After 3 weeks of school, I feel like my students are beginning to get the hang of  some of the routines evolving in our room.  They are remembering (with less reminding) to put their folders away and to make a lunch choice. They are beginning to understand workshop and anticipate their time to write and read. And, they are showing more engagement in choosing books that they know, that look interesting or that I have read aloud as they settle into what we call Books in the Morning. I don't know if I love the name of this routine but it is simple enough to remind kids to grab a book.

On Friday, as kids wrapped up their choices during this time, I noticed a little reader, Jack, had tried to read a book that I talked up the day before.  It was Hello! Hello! by Matthew Cordell. (Love Cordell and his books Trouble Gum and my boys love the Justin Case series)  Jack told me how much he loved electronics and how he just had to try this book.  I asked if he would share what he thought about the book with everyone.  But instead of just talking about the book,  he walked over to the document camera, slid the book underneath and began reading the book aloud to everyone. I'm not sure if he didn't pick up on my directions or if he had his own plan in mind but what I saw was complete engagement with the class. Kids were joining in the text as he read.  Eyes and ears were locked on Jack as he helped the character come alive, commented about his favorite page and stopped and reflected during the reading.  It was a great way to start our day.

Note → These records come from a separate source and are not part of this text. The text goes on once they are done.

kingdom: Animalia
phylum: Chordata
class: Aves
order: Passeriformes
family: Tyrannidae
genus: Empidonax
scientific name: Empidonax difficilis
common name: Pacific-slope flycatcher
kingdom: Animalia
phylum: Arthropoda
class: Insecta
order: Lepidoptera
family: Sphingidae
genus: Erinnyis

Jack talked about how he loves electronics and that's why he loved the book.  Other students talked about how they felt like the story teaches them not to stay on electronics all day.  It definitely has a powerful message for young kids today.  Katie Wood Ray writes that kids just notice more than adults do, it's that simple.  After watching Jack, I will say... kids can engage each other more than adults do, it's that simple.